© UCLA
Macrófagos infectados con la bacteria de la lepra, M. leprae, in vitro. El núcleo aparece en azul.
Se ha comprobado en un nuevo estudio que ciertas bacterias muy hábiles, incluyendo la clase que causa la tuberculosis, son capaces de hacerse pasar por virus cuando infectan a una persona. Esta estrategia les permite engañar al sistema inmunitario, que en otras circunstancias les rechazaría. De ese modo, logran esconderse, sin mayores dificultades, dentro de nuestras células. Lo descubierto en la investigación también podría ayudar a explicar cómo la gripe y otras infecciones virales nos hacen más susceptibles a posteriores infecciones bacterianas, como por ejemplo una neumonía.

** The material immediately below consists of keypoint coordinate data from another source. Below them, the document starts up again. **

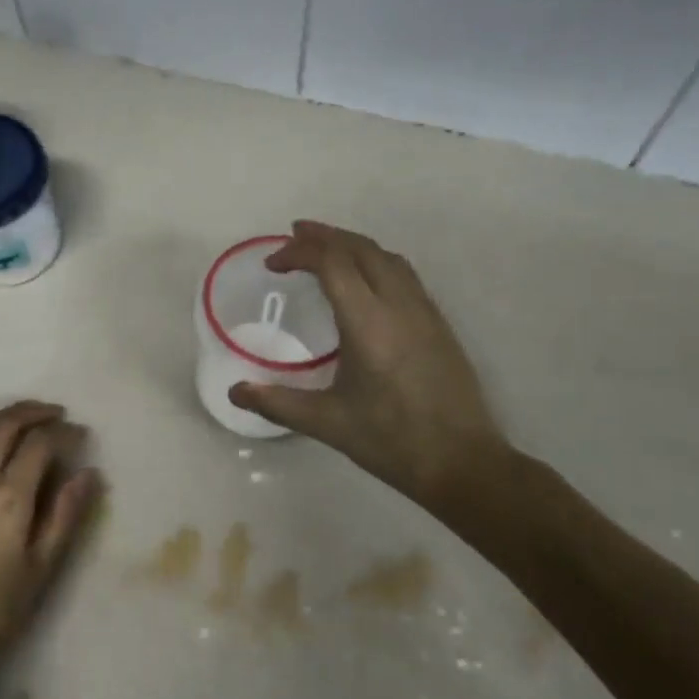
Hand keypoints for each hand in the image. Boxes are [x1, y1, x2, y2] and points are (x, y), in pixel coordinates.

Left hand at [0, 401, 101, 676]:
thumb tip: (89, 473)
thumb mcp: (42, 567)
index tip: (82, 435)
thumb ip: (66, 515)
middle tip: (58, 415)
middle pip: (5, 425)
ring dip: (6, 415)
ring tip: (28, 417)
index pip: (39, 443)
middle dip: (34, 412)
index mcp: (9, 497)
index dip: (64, 432)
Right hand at [230, 221, 510, 515]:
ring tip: (326, 248)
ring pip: (387, 257)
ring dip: (353, 244)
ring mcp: (424, 312)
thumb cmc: (391, 441)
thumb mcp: (328, 423)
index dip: (299, 252)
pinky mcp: (439, 324)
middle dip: (324, 236)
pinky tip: (365, 280)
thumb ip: (277, 403)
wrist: (462, 462)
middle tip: (293, 236)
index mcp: (368, 323)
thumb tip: (235, 391)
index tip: (273, 265)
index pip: (333, 263)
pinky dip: (376, 261)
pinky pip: (404, 274)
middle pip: (361, 248)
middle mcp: (399, 306)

El estudio es particularmente relevante para la tuberculosis, la cual mata cada año a 1,4 millones de personas en todo el mundo.

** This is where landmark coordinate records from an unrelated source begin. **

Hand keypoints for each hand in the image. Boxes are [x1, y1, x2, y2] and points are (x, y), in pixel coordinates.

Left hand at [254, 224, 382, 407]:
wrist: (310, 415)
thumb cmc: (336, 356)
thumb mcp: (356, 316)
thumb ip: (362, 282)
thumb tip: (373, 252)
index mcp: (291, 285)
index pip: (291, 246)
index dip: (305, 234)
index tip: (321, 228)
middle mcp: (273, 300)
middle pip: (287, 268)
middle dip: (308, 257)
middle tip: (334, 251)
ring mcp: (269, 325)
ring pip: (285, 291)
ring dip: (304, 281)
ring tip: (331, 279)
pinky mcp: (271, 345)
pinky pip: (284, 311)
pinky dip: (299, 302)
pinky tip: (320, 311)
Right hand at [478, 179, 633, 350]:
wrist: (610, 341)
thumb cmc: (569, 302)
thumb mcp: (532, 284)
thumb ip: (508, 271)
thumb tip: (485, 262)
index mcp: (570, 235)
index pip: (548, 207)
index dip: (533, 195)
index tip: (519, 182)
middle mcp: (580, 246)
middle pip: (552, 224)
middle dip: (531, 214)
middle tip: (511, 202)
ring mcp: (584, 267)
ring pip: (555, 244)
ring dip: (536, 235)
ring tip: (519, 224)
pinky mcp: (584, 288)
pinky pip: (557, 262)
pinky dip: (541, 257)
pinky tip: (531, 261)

La protección que nos proporciona nuestro sistema inmunitario contra las enfermedades e infecciones causadas por bacterias depende de la decisiva respuesta de las células T (glóbulos blancos que desempeñan un papel fundamental en la lucha contra las infecciones) y en particular de la liberación de una proteína llamada interferón gamma. La interferón gamma utiliza la Vitamina D para poner células en estado de alerta y que ataquen a las bacterias invasoras.

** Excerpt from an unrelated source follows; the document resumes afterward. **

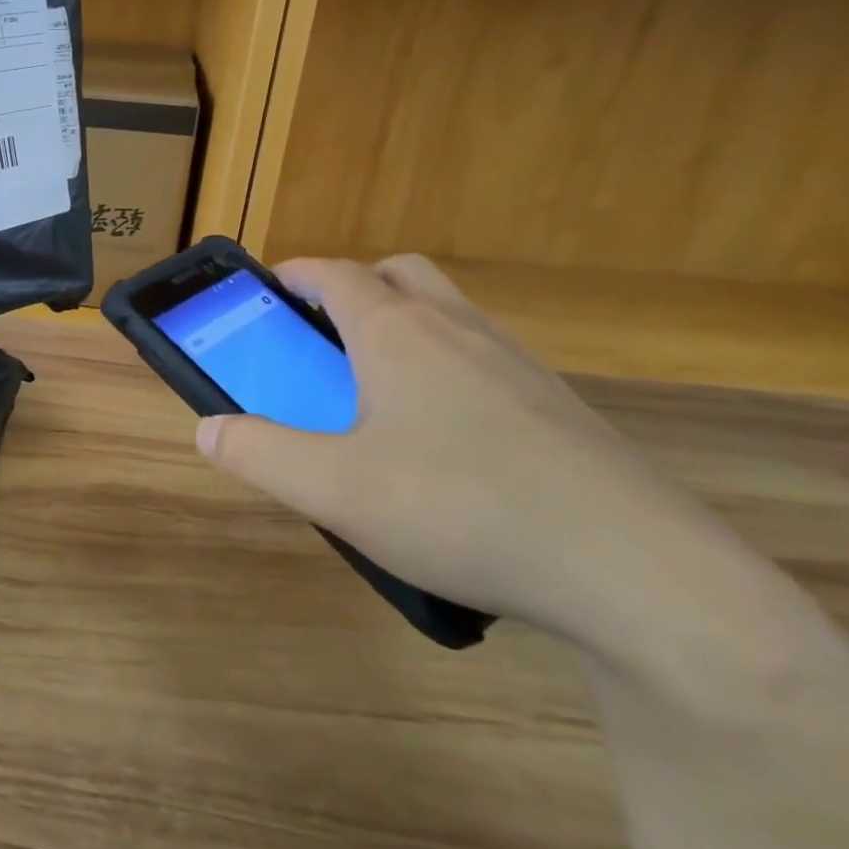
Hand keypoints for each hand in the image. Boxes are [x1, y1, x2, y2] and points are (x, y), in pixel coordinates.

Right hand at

El equipo de Robert L. Modlin y Rosane M. B. Teles, de la Escuela David Geffen de Medicina, adscrita a la UCLA (la Universidad de California en Los Ángeles), encontró que ciertas bacterias pueden hacerse pasar por virus, y lograr engañar al sistema inmunitario, llevándole a lanzar un ataque con una proteína diferente, la interferón beta, que está diseñada para combatir virus, pero no bacterias. La interferón beta no sólo es ineficaz contra las bacterias, sino que también puede bloquear la acción de la interferón gamma, favoreciendo a las bacterias también de esta manera.

Además, si un virus verdadero infecta al cuerpo, provocando por tanto la liberación de interferón beta, y ello coincide del modo idóneo con el inicio de una invasión bacteriana, la infección vírica desvía la atención de la reacción inmunitaria, evitándose así un ataque contra el invasor bacteriano. Los investigadores creen que esto podría explicar por qué la gripe o influenza puede conducir a una infección bacteriana más grave, como por ejemplo una neumonía; mientras el sistema inmunitario dedica toda su atención a combatir la invasión viral, las bacterias campan a sus anchas.